The scope is about modernizing a stadium that opened in 1930 without gutting what makes it work. Plans call for expanded concourses, upgraded concessions and restrooms, better accessibility, premium hospitality, new technology infrastructure and a fresh video and audio package. What’s not changing is the part fans care about. The roughly 88,000-seat capacity stays, the Orange Wing Walls stay, and the steep bowl that puts the crowd on top of the field stays.

“The University of Florida has been clear about what matters most: preserving the stadium’s identity while enhancing the overall experience,” John Reyhan, president at Manhattan, told Construction Dive.
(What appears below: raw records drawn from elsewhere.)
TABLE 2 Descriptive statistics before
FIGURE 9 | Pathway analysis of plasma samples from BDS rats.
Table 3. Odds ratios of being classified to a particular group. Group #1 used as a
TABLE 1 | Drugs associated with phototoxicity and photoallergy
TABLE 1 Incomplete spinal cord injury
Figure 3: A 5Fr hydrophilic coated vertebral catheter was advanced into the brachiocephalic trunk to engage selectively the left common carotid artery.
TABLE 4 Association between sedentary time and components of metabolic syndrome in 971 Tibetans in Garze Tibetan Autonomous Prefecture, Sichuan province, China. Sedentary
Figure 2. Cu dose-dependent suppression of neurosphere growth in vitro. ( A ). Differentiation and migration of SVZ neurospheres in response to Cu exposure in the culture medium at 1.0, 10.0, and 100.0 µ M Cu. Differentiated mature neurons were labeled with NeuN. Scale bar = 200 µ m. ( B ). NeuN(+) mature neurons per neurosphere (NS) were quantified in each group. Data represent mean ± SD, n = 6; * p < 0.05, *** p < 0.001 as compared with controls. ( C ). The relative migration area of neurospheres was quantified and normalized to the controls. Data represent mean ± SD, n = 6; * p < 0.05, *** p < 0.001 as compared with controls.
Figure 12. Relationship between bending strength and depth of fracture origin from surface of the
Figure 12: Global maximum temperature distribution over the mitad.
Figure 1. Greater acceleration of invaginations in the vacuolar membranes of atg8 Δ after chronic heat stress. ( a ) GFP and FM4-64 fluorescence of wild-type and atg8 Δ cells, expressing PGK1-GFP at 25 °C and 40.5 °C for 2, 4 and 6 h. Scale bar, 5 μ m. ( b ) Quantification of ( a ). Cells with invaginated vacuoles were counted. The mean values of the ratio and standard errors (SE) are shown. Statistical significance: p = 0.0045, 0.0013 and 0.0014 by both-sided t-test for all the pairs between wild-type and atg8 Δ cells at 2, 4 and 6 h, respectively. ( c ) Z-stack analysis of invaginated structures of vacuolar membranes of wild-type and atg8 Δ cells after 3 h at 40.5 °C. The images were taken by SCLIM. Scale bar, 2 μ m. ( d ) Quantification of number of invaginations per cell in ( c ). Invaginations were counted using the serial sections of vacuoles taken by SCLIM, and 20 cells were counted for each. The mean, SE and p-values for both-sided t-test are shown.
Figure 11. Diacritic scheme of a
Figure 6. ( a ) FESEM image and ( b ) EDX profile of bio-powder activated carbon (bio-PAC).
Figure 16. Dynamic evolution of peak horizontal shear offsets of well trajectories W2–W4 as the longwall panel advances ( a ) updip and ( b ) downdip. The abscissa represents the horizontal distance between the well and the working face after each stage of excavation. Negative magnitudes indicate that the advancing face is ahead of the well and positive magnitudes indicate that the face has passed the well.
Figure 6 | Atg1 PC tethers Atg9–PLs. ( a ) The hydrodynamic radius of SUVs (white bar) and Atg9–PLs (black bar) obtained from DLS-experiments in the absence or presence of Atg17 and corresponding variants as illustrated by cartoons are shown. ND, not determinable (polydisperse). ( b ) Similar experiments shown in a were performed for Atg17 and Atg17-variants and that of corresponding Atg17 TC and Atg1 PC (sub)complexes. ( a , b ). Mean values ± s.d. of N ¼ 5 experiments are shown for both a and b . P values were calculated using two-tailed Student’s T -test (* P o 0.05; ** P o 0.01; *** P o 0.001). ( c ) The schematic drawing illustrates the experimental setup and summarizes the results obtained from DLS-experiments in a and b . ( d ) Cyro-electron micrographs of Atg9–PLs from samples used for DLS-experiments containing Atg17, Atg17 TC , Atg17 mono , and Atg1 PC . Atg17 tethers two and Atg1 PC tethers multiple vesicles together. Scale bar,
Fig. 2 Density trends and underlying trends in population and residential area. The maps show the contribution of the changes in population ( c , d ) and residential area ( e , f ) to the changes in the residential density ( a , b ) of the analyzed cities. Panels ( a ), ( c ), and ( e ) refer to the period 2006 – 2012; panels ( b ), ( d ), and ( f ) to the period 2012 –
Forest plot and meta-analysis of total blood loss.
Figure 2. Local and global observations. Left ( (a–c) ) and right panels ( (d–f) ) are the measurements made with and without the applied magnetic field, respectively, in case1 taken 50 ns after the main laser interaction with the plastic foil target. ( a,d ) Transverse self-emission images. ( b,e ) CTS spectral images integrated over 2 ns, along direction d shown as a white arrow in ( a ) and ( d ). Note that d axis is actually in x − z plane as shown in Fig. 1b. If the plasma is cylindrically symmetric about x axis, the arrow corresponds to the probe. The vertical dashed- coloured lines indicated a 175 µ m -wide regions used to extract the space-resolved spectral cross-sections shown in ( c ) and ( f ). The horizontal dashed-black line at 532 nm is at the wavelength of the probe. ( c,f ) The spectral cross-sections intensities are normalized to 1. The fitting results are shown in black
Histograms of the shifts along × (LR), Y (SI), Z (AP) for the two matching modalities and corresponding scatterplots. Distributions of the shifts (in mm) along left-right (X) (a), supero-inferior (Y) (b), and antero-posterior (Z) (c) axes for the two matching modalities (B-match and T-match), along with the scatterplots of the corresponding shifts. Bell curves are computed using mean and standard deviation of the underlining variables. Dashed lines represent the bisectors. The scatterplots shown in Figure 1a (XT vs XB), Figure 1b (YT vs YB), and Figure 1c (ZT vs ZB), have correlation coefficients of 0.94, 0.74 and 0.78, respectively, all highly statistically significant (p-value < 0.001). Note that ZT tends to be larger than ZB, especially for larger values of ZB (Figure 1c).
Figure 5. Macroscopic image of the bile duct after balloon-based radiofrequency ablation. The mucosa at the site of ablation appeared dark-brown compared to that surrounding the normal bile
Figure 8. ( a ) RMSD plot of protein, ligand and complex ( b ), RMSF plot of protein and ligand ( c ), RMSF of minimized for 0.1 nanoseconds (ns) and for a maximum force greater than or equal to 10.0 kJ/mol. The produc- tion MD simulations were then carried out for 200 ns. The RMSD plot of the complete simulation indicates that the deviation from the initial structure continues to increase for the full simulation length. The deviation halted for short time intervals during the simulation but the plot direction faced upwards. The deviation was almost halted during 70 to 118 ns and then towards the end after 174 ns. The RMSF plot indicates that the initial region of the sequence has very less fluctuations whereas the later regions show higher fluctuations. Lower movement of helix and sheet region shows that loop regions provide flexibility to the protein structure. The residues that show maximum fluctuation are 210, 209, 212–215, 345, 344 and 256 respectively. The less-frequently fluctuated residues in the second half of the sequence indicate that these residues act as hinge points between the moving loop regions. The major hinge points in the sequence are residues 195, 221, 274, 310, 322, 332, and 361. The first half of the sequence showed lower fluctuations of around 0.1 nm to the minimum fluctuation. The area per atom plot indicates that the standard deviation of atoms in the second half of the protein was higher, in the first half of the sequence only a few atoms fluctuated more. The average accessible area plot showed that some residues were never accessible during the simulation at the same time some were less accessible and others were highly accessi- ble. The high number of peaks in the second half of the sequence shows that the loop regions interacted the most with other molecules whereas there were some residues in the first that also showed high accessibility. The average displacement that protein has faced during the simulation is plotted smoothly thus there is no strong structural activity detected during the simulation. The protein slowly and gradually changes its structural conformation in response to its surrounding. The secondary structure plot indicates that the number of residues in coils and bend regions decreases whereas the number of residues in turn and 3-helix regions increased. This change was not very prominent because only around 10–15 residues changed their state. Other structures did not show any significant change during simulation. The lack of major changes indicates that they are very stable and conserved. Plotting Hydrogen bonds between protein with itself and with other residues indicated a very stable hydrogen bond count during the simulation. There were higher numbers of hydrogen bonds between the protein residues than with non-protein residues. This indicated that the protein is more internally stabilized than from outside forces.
He pointed to “careful planning, disciplined phasing, and a commitment to safety” as the way to renovate a building that has to keep hosting games.

That phasing is the hard part. Work is targeted to start after the 2026 season ends and to finish before the 2030 season, when The Swamp turns 100. The Gators plan to keep playing home games throughout, which means crews will be building around a live 88,000-seat venue on an SEC schedule. The project still needs final sign-off from the university’s board of trustees, expected in September, with funding coming from donations, capital reserves and long-term debt.

Another billion-dollar college venue

These builders know the territory. AECOM Hunt is partnered with Turner Construction on the $2.1 billion Tennessee Titans stadium in Nashville, and the pair earlier delivered the $5.5 billion SoFi Stadium in Inglewood, which hosted Team USA’s first World Cup match June 12. Tulsa-based Manhattan lists more than 100 sports and recreation projects, including the $182 million Toyota Stadium overhaul and the $240 million expansion of Texas Tech’s Jones AT&T Stadium.

The deal also says something about where the money is going. Stadium spending has barreled ahead even as parts of the nonresidential market soften, and college football has become a construction category of its own. Exchange has tracked the trend through the Browns’ $2.4B domed stadium and the Bears’ Indiana stadium push. The UF award was reported by Construction Dive.